Originally posted at the Weekly Standard.
Something ugly is happening to the First Amendment. It is being contorted to enable judges to protest Donald Trump’s presidency. The perennial impulse of judges to manipulate the law to achieve morally and politically desirable ends has only been exacerbated by the felt necessity to “resist” Trump. The result: Legal tests concerning the freedoms of speech and religion that in some cases were already highly dubious are being further deformed and twisted.
Welcome to the rise of fake law. Just as fake news spreads ideologically motivated misinformation with a newsy veneer, fake law brings us judicial posturing, virtue signaling, and opinionating masquerading as jurisprudence. And just as fake news augurs the end of authoritative reporting, fake law portends the diminution of law’s legitimacy and the warping of judges’ self-understanding of their constitutional role.
Those who try to police the relentlessly transformational projects of constitutional progressives had much to dread from the Obama administration, an inveterate ally of the legal left that did what it could to graft the aspirations of progressives onto the Constitution. But Trump’s presidency may be even worse, because too many judges now feel called to “resist” Trump and all his works—no matter the cost to the law’s authority and to the integrity of the judicial role.
In one recent deformation, Trump was sued for incitement to riot and assault and battery when, at a campaign rally before he became president, he said “Get ’em out of here” in response to protesters in the audience. Several of these protesters were subsequently pushed and struck by others in the crowd. A Kentucky federal district judge ruled that the case against Trump could proceed because “Get ’em out of here” could reasonably be interpreted as an exhortation to attack the protesters.
The most astonishing part is the court’s conclusion that the statement is not protected by the speech clause of the First Amendment because it is plausible to think Trump was inciting a riot. Though the court cites the highly speech-protective test from Brandenburg v. Ohio, in which the Supreme Court held that the freedom of speech does not permit the government “to forbid or proscribe advocacy of the use of force or of law violation except where such advocacy is directed to inciting or producing imminent lawless action and is likely to incite or produce such action,” it mangles it. What part of “Get ’em out of here” could plausibly be interpreted as advocating illegal activity, rather than a call for the assistance of security officers? Where is the explicit advocacy of illegality?

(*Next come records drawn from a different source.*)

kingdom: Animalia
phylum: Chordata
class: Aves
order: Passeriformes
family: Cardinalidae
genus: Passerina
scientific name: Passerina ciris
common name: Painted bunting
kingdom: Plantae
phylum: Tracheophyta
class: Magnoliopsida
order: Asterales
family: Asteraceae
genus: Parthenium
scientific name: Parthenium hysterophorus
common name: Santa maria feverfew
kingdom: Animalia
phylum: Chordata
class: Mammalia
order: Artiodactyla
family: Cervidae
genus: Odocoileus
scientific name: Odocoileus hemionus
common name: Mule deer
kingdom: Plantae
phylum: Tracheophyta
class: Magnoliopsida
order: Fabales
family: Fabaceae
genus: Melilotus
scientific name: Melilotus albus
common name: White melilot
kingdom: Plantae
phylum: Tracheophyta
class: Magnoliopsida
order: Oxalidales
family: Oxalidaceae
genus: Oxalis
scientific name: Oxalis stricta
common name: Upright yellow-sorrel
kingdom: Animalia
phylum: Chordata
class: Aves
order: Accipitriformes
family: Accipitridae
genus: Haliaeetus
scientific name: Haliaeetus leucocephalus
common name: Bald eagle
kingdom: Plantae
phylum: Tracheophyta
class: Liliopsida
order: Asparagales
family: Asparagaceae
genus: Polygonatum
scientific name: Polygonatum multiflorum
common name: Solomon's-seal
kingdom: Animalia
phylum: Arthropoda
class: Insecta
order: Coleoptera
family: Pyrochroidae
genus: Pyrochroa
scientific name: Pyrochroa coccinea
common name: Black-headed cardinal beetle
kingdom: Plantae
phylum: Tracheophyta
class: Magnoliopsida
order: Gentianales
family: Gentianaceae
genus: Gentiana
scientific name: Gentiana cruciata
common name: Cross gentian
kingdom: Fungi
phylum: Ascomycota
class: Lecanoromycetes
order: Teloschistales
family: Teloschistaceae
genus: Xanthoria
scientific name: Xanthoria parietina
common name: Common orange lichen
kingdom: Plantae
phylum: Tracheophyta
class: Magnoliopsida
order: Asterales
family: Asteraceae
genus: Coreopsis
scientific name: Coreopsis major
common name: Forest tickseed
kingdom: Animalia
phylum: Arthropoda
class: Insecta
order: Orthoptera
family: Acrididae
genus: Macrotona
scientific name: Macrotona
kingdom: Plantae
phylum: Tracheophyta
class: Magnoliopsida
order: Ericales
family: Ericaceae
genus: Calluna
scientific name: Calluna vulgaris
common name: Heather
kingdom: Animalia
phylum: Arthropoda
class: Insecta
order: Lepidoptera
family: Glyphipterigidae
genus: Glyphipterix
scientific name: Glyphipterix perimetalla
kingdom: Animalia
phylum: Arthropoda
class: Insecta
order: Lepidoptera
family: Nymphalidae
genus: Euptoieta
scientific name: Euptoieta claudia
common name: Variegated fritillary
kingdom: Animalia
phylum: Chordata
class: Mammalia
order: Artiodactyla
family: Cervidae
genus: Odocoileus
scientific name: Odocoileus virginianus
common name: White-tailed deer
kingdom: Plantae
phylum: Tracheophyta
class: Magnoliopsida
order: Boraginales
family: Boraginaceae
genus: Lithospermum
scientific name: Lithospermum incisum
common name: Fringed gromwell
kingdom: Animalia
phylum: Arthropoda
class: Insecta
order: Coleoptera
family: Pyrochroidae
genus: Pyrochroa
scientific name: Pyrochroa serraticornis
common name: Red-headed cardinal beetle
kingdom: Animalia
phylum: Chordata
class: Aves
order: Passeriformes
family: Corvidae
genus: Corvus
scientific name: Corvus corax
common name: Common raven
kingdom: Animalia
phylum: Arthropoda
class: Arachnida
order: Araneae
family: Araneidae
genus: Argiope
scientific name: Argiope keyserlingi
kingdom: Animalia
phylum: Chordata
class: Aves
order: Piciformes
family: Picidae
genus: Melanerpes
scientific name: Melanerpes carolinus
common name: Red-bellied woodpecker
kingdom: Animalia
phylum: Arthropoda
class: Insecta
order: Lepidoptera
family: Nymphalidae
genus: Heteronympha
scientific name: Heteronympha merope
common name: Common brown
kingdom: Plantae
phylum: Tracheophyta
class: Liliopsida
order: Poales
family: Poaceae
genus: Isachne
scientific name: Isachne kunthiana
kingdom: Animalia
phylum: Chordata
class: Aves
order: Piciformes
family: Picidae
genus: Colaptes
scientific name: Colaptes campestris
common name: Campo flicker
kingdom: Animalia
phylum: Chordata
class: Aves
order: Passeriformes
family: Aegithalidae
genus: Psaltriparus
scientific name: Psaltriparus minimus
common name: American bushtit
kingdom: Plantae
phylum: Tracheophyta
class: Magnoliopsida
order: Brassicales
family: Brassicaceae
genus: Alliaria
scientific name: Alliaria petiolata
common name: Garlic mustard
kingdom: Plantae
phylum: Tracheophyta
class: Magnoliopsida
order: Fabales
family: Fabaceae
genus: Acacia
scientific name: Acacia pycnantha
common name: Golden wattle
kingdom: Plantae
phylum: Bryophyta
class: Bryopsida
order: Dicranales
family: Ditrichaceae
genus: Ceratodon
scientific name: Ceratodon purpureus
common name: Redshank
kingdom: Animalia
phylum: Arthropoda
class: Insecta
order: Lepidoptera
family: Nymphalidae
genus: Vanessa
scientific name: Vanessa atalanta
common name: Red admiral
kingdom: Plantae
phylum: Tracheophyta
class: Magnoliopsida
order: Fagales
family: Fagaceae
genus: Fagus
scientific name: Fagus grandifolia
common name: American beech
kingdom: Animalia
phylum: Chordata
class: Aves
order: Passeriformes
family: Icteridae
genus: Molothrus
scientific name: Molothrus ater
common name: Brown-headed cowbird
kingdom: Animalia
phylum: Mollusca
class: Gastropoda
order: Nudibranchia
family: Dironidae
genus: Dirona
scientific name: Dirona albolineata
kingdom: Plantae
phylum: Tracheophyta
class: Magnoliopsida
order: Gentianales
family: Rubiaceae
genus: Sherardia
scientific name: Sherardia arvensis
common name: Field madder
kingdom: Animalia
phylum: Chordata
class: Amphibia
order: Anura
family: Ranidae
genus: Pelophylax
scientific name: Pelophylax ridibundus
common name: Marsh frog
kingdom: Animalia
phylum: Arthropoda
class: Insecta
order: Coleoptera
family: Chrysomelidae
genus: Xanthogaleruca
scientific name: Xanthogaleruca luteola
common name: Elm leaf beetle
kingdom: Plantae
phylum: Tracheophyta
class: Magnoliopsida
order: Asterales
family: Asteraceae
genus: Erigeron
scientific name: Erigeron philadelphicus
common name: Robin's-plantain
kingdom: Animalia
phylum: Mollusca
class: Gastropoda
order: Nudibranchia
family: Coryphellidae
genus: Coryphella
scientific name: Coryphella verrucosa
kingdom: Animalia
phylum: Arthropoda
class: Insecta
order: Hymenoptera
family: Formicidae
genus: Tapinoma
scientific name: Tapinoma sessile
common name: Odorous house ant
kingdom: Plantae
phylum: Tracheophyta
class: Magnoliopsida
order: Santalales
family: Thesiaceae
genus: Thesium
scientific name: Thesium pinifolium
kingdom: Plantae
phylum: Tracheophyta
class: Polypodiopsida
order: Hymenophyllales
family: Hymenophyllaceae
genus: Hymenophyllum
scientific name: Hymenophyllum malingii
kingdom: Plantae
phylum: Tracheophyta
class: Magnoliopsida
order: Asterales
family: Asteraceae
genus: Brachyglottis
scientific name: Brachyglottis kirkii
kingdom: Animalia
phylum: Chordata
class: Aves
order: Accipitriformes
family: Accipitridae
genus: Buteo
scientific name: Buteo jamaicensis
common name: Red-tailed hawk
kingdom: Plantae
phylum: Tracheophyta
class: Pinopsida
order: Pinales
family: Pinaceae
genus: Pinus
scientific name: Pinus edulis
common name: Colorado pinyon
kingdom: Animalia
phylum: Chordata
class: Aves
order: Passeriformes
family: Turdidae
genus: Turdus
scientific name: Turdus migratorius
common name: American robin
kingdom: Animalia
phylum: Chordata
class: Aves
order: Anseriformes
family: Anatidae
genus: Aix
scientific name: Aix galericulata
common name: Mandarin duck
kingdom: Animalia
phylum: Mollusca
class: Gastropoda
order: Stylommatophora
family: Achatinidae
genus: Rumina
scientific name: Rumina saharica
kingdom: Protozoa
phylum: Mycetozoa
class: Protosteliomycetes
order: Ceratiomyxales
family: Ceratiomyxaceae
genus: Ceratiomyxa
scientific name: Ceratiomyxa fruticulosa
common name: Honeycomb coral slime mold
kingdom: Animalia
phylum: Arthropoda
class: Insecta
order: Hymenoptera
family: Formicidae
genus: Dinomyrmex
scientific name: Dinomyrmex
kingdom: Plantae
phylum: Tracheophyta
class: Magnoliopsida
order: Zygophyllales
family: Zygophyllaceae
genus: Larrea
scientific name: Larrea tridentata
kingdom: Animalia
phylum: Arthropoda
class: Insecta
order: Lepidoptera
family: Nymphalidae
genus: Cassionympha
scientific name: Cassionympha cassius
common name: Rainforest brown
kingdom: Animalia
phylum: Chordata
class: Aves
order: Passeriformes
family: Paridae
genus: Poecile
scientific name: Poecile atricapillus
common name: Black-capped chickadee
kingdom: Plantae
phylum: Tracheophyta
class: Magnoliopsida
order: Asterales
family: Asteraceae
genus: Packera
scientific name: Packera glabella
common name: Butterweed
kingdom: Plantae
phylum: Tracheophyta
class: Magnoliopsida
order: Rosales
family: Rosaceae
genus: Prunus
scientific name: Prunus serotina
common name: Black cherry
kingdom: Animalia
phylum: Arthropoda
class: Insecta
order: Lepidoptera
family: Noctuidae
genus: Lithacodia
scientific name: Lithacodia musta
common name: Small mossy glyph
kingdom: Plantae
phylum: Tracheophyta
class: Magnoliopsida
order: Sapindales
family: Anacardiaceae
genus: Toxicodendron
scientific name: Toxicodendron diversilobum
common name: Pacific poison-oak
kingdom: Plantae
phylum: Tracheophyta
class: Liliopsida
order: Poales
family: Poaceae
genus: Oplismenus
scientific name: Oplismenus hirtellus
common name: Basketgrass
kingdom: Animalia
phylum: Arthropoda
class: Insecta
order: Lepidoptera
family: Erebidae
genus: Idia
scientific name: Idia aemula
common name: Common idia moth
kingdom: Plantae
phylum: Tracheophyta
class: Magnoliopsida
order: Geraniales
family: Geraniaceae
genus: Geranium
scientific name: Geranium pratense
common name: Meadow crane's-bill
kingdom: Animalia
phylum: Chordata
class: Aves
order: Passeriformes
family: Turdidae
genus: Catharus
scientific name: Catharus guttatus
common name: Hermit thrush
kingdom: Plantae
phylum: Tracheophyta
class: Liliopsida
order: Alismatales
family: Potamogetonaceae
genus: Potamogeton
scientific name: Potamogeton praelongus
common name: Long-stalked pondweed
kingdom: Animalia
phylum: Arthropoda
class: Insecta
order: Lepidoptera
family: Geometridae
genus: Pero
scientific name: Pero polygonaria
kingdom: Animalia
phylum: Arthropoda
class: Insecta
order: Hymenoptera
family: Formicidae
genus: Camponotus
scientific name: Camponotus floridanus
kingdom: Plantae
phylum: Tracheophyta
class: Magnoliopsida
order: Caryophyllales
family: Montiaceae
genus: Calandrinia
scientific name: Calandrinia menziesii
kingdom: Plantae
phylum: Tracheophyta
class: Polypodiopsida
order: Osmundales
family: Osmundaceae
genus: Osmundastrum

Brandenburg involved a KKK member advocating on film the possibility of “revengeance” against African Americans and Jews, along with other hateful speech. In an earlier case, Terminiello v. City of Chicago, a rabble-rousing priest whipped up an angry throng to confront an enraged mob, shouting: “[T]here will be violence. . . . We will not be tolerant of that mob out there. . . . We are going to stand up and dare them to smear us. . . . We don’t want them here; we want them to go back to where they came from.” In both cases, the Supreme Court held that these words were constitutionally protected free speech. Neither what Trump said nor the context of his speech is even in the same universe.
And yet this district court found a way to rule that the president of the United States might be deposed on the question of incitement to criminal violence because Trump had on some other occasions “condoned violence,” and because had Trump actually wanted the assistance of security officers to remove the protesters, “Trump would have instructed the intervening audience members to stop what they were doing.”
It is not possible to explain this jaw-dropping ruling—one that flies in the face of binding Supreme Court precedent—without reference to extra-legal factors: the desire to embarrass the president, for example, or to create mischief for him, or to signal opposition to him. That Trump had previously “condoned violence” is irrelevant to whether he incited a riot at this rally. It is highly relevant, however, if one’s purpose is grandstanding to injure a political opponent.
An even more appalling specimen of fake law has been generated by Trump’s executive order restricting entry into the country by nationals of six foreign countries for 90 days and suspending refugee admission for 120 days. In one court order, a Hawaii federal district judge rejected the government’s claim that the six nations posed special security threats (on this, the Trump and Obama administrations are aligned) and concluded that the order violated the establishment clause. Relying principally on obscure dicta from Justice David Souter’s opinion for the Supreme Court in McCreary County v. ACLU (2005), the court held that the “unique,” “remarkable” “historical context” of the order, “full of religious animus, invective, and obvious pretext,” tainted it with anti-Muslim bias and therefore evidenced a purpose to make a law respecting an establishment of religion.